DATASET Block Start

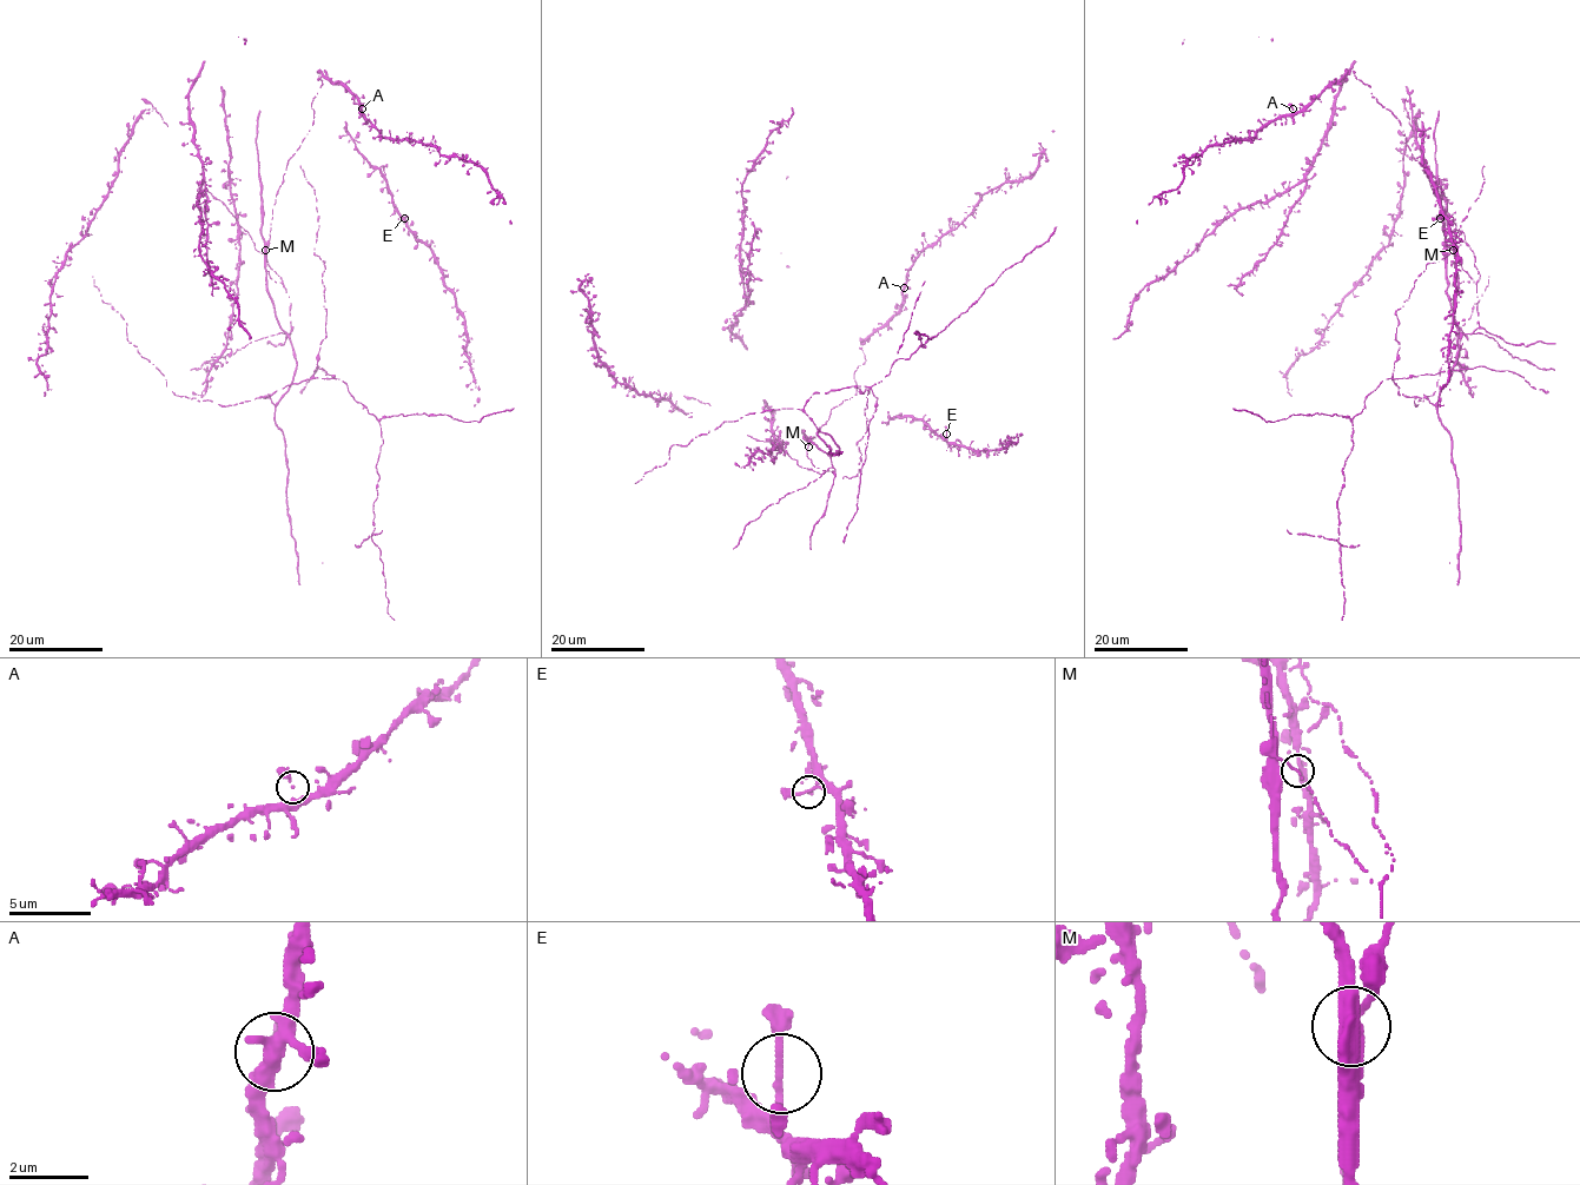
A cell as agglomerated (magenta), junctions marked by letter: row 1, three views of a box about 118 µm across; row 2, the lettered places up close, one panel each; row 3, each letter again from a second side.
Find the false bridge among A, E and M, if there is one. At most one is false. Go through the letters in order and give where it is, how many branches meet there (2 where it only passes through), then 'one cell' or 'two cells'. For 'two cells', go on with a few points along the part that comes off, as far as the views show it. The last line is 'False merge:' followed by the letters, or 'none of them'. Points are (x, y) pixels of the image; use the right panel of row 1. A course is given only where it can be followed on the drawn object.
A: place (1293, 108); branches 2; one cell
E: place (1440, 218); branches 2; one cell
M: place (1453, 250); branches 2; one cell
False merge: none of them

DATASET Block End

DESCRIPTION OF THE TASK:
Could you print the lines of the records above from the one containing "Find the false" through the last, exactly and with no additions?

TASK SOLUTION:
Find the false bridge among A, E and M, if there is one. At most one is false. Go through the letters in order and give where it is, how many branches meet there (2 where it only passes through), then 'one cell' or 'two cells'. For 'two cells', go on with a few points along the part that comes off, as far as the views show it. The last line is 'False merge:' followed by the letters, or 'none of them'. Points are (x, y) pixels of the image; use the right panel of row 1. A course is given only where it can be followed on the drawn object.
A: place (1293, 108); branches 2; one cell
E: place (1440, 218); branches 2; one cell
M: place (1453, 250); branches 2; one cell
False merge: none of them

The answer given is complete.